Rath Senioren wollen bessere Betreuung

Rath · Bewohner des Seniorenzentrums Pro Talis beklagen zu wenig Pflegekräfte. Die Atmosphäre leide darunter, sagen sie.

Ingeborg Suter lebt gerne im 2014 eröffneten Pro Talis Seniorenzentrum an der Rotdornstraße. "Mein Zimmer mit einer kleinen Terrasse und das großzügige Bad sind wirklich schön", sagt die 66-Jährige. So wurden die Zimmer um satte 30 Prozent größer konzipiert, als es gesetzlich normalerweise vorgeschrieben ist.

Ingeborg Suter hat sich vor zwei Jahren für das Leben im Heim entschieden, da sie alleinstehend und durch verschiedene Krankheiten gehandicapt ist. Was ihr allerdings gar nicht gefällt und was sie schon mehrfach angemahnt hat, ist die Personalsituation. "Ich weiß, dass fehlendes Personal ein allgemeines Problem der Altenheime in Deutschland ist. Aber das macht für uns die Situation nicht besser", sagt Suter.

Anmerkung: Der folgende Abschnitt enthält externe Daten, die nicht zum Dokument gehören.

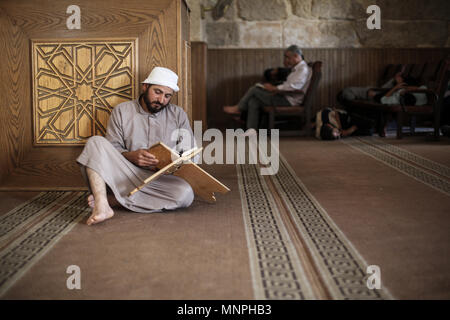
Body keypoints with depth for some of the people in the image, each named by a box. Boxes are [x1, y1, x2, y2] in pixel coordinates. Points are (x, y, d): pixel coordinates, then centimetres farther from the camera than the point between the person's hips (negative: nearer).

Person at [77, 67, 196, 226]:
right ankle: (102, 206, -37)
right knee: (96, 142, -23)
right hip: (125, 174, 0)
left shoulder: (178, 115, 10)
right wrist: (131, 156, -20)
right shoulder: (121, 111, 7)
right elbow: (112, 148, 1)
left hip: (159, 179, 1)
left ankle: (113, 199, -25)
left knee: (185, 194, -33)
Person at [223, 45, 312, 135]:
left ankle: (238, 108, 10)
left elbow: (293, 86, -25)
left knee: (255, 89, -11)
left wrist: (273, 88, -17)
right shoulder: (296, 69, 21)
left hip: (289, 101, -10)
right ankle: (251, 129, -16)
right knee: (253, 101, -4)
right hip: (285, 98, 10)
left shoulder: (303, 69, -11)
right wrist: (276, 89, 0)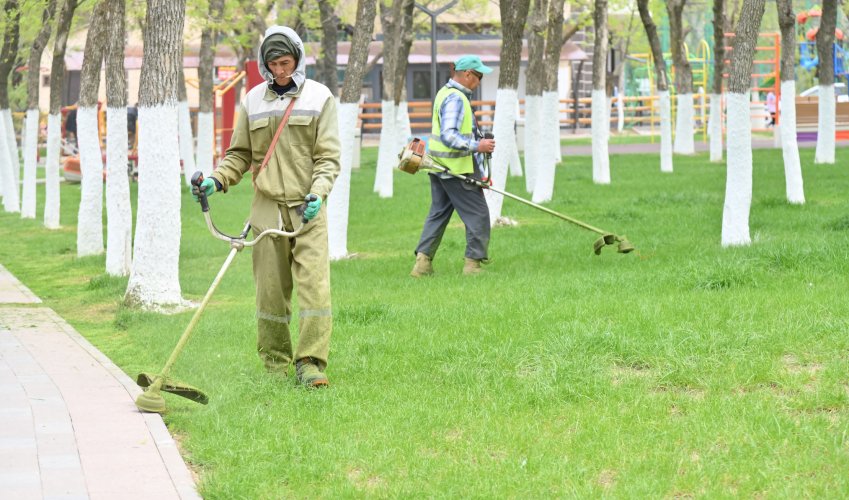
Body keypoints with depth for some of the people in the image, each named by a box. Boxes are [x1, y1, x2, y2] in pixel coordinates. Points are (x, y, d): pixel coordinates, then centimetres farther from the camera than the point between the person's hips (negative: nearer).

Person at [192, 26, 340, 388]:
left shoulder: (319, 97, 3)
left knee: (314, 285, -12)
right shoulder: (253, 100, 9)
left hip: (307, 208, -2)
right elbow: (240, 154, 14)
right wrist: (216, 180, -3)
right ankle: (274, 361, 15)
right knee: (270, 287, 4)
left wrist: (318, 192, -15)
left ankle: (310, 363, -12)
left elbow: (328, 156, 1)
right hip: (267, 208, 2)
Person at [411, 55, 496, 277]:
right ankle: (473, 263, 0)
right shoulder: (456, 99, -18)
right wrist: (476, 146, -27)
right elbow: (448, 135, -28)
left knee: (438, 213, 12)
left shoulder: (445, 93, 14)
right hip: (458, 168, -10)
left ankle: (423, 261, 6)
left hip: (440, 167, 10)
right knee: (477, 214, -1)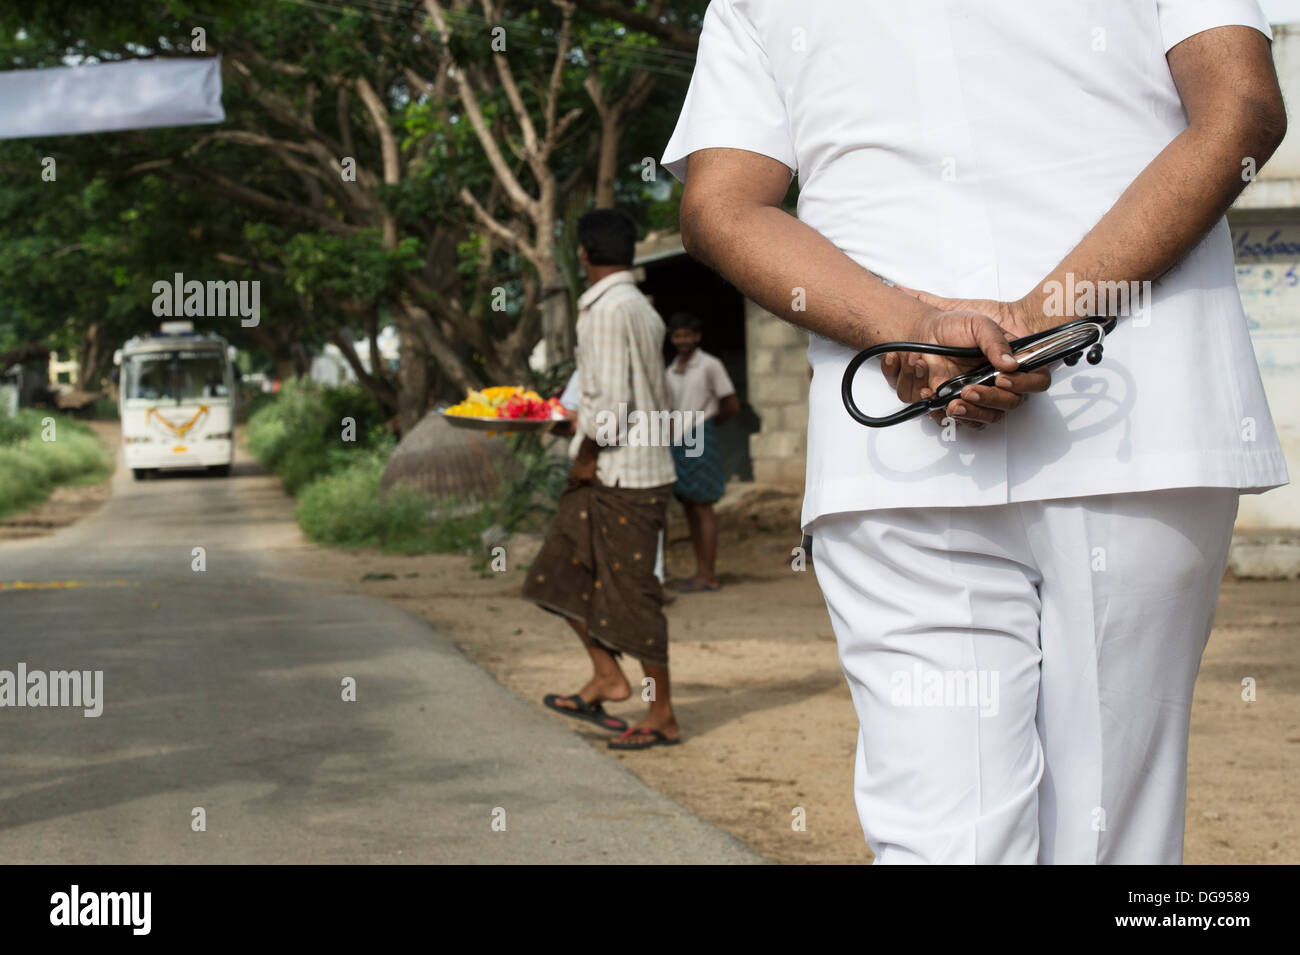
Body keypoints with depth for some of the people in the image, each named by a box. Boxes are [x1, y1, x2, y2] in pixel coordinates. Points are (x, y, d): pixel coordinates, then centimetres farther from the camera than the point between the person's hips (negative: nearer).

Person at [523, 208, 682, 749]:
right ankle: (607, 677, 19)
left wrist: (587, 456, -9)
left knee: (631, 591, -3)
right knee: (560, 571, 14)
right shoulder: (641, 309, 13)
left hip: (623, 473, -10)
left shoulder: (609, 309, -17)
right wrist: (582, 425, 20)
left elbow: (611, 400, -22)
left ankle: (662, 718, 5)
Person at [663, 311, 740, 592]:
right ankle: (700, 572, 12)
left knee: (702, 508, -7)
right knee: (689, 509, 7)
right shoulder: (671, 371, 14)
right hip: (678, 443, 7)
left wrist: (708, 422, 10)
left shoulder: (710, 365, -5)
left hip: (700, 441, -7)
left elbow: (732, 405, -2)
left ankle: (709, 575, -5)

Sie kritisiert, dass oft zu wenige und auch nicht fertig ausgebildete Pflegekräfte im Einsatz seien. "Alles wird dann im Eiltempo erledigt, und so herrscht keine schöne Atmosphäre im Haus. Keiner hat Zeit für ein kurzes Gespräch oder dafür, außer der Reihe nach einem zu schauen", sagt auch eine bettlägerige, über 90 Jahre alte Bewohnerin, die ihren Namen nicht in der Zeitung lesen will.

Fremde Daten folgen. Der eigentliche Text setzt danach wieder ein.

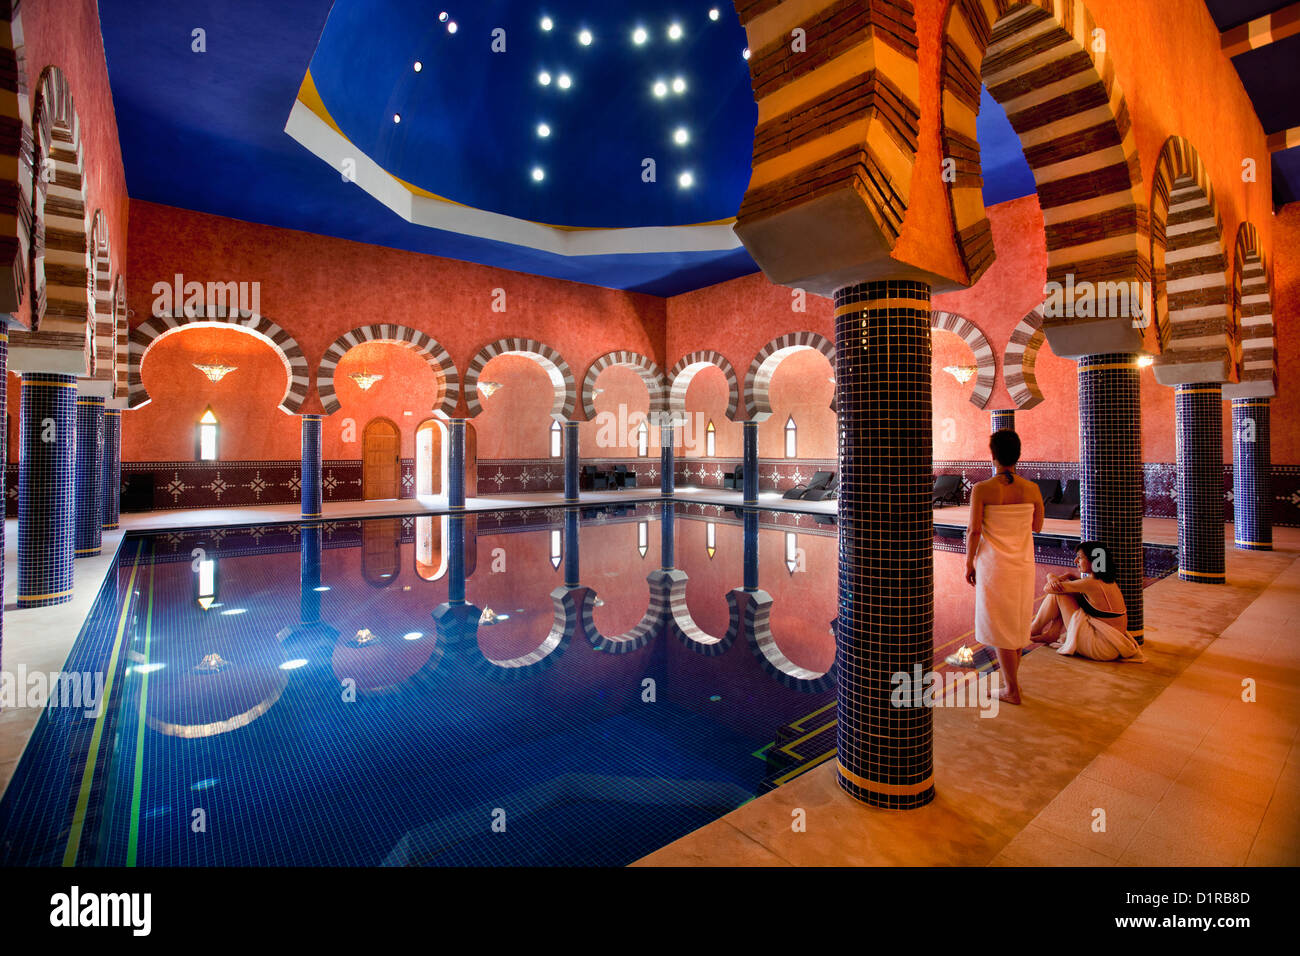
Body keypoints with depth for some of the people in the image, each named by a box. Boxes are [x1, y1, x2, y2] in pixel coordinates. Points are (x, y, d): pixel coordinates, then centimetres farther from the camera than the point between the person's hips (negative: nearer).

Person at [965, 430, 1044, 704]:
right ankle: (1012, 672, 36)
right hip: (1023, 564, 5)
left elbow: (974, 531, -15)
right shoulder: (1032, 489, -4)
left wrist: (969, 563, -3)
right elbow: (1037, 526, 9)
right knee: (1019, 621, 21)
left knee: (998, 626, 6)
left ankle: (1012, 690, 14)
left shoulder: (981, 490, -16)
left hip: (993, 565, -4)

Diese Vorwürfe bestätigt ein Angehöriger, der ebenfalls seinen Namen nicht veröffentlichen will. "Meine Tante habe ich bei einem Besuch auf der Toilette angetroffen, auf der sie schon über zehn Minuten auf Hilfe wartete. Es hat dann noch 40 Minuten gedauert, bis endlich jemand auf der Station anzutreffen war. Das Personal ist sehr im Stress und geht dann respektlos mit den Bewohnern um, duzt diese zum Teil."

Die Einrichtungsleiterin Birthe Grashof kann die Vorwürfe nachvollziehen, allerdings gehörten diese Probleme inzwischen größtenteils der Vergangenheit an. "Als ich im Dezember 2016 die Heimleitung übernommen habe, war die Situation tatsächlich nicht schön und es gab Engpässe. Deshalb arbeiteten viele Menschen von Zeitarbeitsfirmen hier, die weder die Besucher noch das Haus kannten. Der Umgang miteinander war deshalb nicht gut." Inzwischen habe sie aber zusammen mit einer neuen Pflegedienstleitung kontinuierlich eigene Teams aufgebaut. Deshalb kann jetzt auf Zeitarbeitsfirmen vollständig verzichtet werden. "Wir bilden selber aus und übernehmen die Auszubildenden später. Wir zahlen gut, denn der Konkurrenzkampf um gute Kräfte ist sehr groß und hart. Inzwischen haben wir sogar zwei Stellen über den vorgeschriebenen Stellenplan besetzen können", sagt Grashof, die auf rund 30 Jahre Erfahrung in der Pflege zurückschauen kann.

Wenn nicht respektvoll mit den Bewohnern umgegangen wird, ärgert das die Leiterin selbst. "Ich greife dann sofort ein, und ich habe auch eine Dienstanweisung geschrieben, dass die Bewohnern nicht geduzt werden sollen." Das hat aber kurioserweise zu Protesten einiger Senioren geführt. "Die haben erklärt, dass sie geduzt werden wollen, da sie sich hier heimisch fühlen und auch einige Pfleger schon seit Jahren kennen." Um für eine gute Kommunikation innerhalb des Hauses zu sorgen, bietet Birthe Grashof inzwischen im wöchentlichen Rhythmus Sprechstunden an. Dabei sei es egal, ob die Sprechstunde für Kritik, Beschwerden oder persönliche Wünsche genutzt würde.